Already at 7 o’clock there were men going along the quay—a steady stream of them, tramping, splashing, stumbling towards the steamer. In the matter of the sailing of leave boats rumour is the sole informant, and rumour had it that this boat would start at 10 a.m. Leave is a precious thing. He takes no risks who has secured the coveted pass to Blighty. It is a small matter to wait three hours on a rain-swept quay. It would be a disaster beyond imagining to miss the boat.
Officers make for the boat in twos or threes, their trench coats, buttoned tightly, flap round putteed or gaitered legs. Drenched haversacks hang from their shoulders.
Parties of men, fully burdened with rifles and kit, march down from the rest camp where they have spent the night. The mud of the trenches is still thick on them. One here and there wears his steel helmet. They carry all sorts of strange packages, sacks tied at the mouth, parcels sewed up in sacking, German helmets slung on knapsacks, valueless trophies of battlefields, loot from captured dug-outs, pathetically foolish souvenirs bought in French shops, all to be presented to the wives, mothers, sweethearts who wait at home.
A couple of army sisters, lugging suit-cases, clinging to the flying folds of their grey cloaks, walk, bent forward against the wind and rain. A blue-coated Canadian nurse, brass stars on her shoulder straps, has given an arm to a V.A.D. girl, a creature already terrified at the prospect of crossing the sea on such a day. The rain streams down their faces, but perhaps Canadians are accustomed to worse rain in their own country. Certainly this young woman does not seem to mind it. She is smiling and walks jauntily. Like many of our cousins from overseas she is rich in splendid vitality.
A heavy grey motor rushes along, splashing the walkers. Beside the driver is a pile of luggage. Inside, secure behind plate glass from any weather, sits a general. Another motor follows and still others. British staff officers and military attachés from allied nations, the privileged classes of the war, sweep by while humbler men splash and stumble.
But in front of the gangway of the leave boat, as at the gates of Paradise, there is no distinction of persons. The mean man and the mighty find the same treatment there. There comes a moment when the car must be left, when crossed sword and baton on the shoulder straps avail their wearer no more than a single star.

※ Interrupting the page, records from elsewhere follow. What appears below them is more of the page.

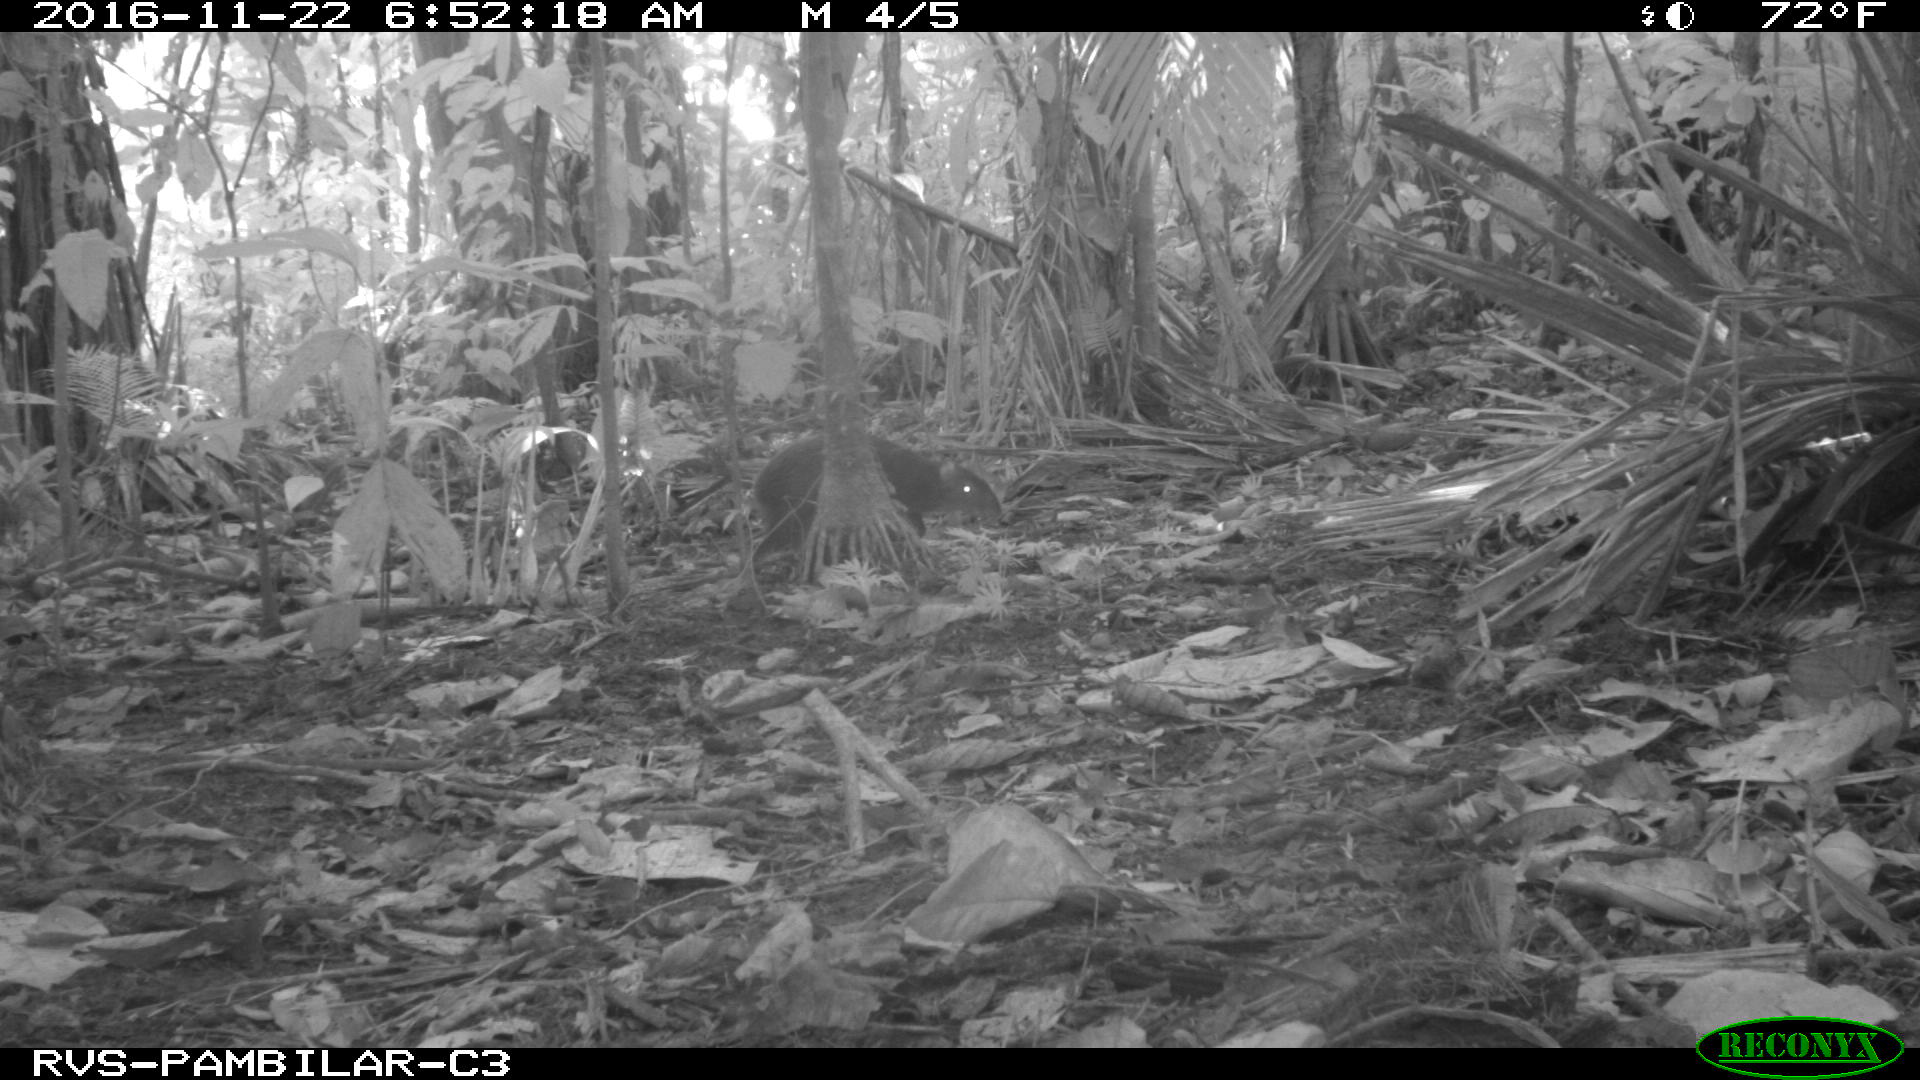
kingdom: Animalia
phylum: Chordata
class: Mammalia
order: Rodentia
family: Dasyproctidae
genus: Dasyprocta
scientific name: Dasyprocta punctata
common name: Central american agouti
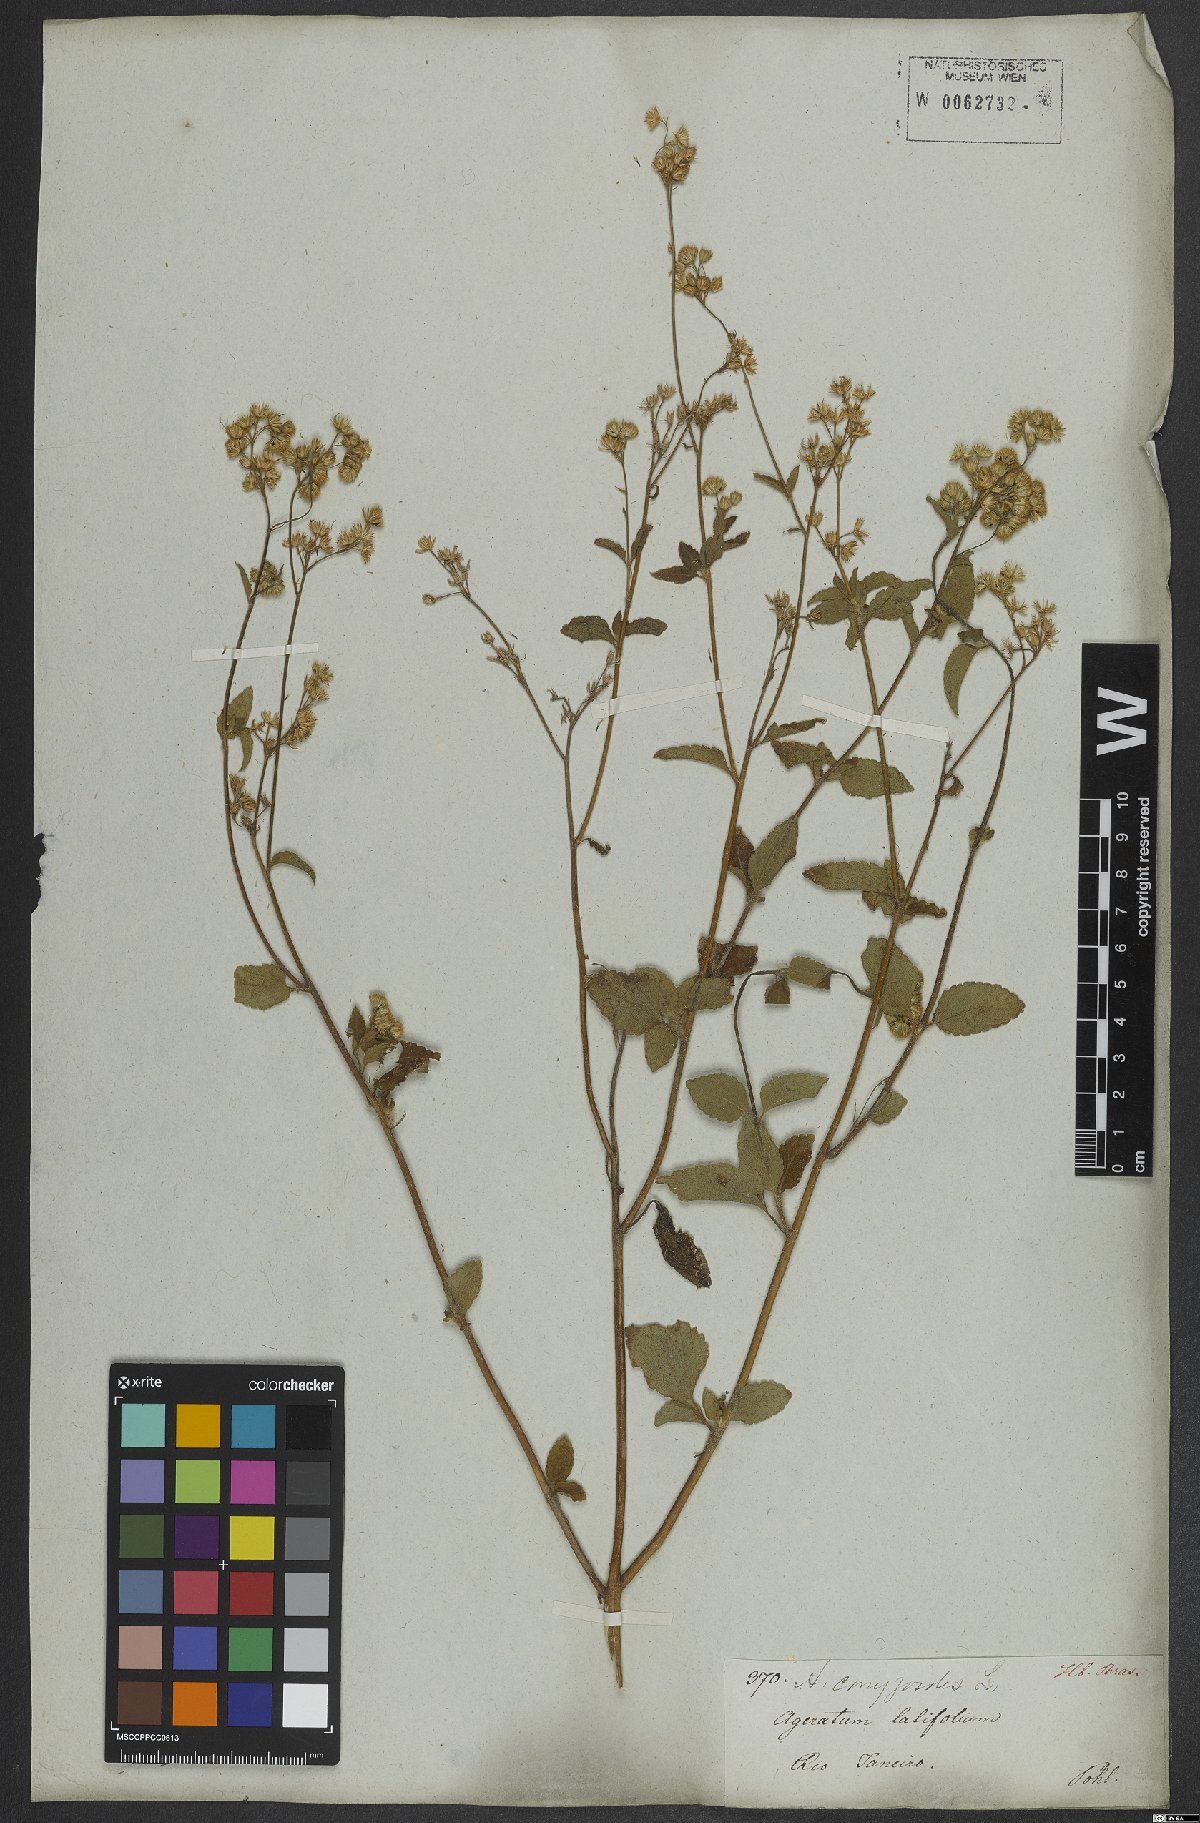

A sailor, relentless as Rhadamanthus, stands on the gangway and bars the way to the shelter of the ship. No one—so the order has gone forth—is to be allowed on board before 9 o’clock. There is shelter a few yards behind, a shed. A few seek it. I prefer to stand, with other early comers, in a cluster round the end of the gangway, determined, though we wait hours, to be among the first on board.
The crowd grows denser as time goes on. The Canadian sister, alert and competent, secures a seat on the rail of a disused gangway and plants two neat feet on the rail opposite. An Australian captain, gallant amid extreme adversity, offers the spare waterproof he carries to the shivering V.A.D. I find myself wedged tight against a general. He is elderly, grizzled, and looks fierce; but he accepts a light for his cigarette from the bowl of my pipe. It was his only chance of getting a light then and there. Now and then some one asks a neighbour whether it is likely that the boat will start on such a day.
A depressed major on the outskirts of the crowd says that he has it on the best authority that the port is closed and that there will be no sailings for a week. The news travels from mouth to mouth, but no one stirs. There is a horrid possibility that it may be true; but—well, most men know the reputation of that “best authority.” He is the kind of liar of whose fate St. John speaks vigorously in the last chapter but one of his Apocalypse.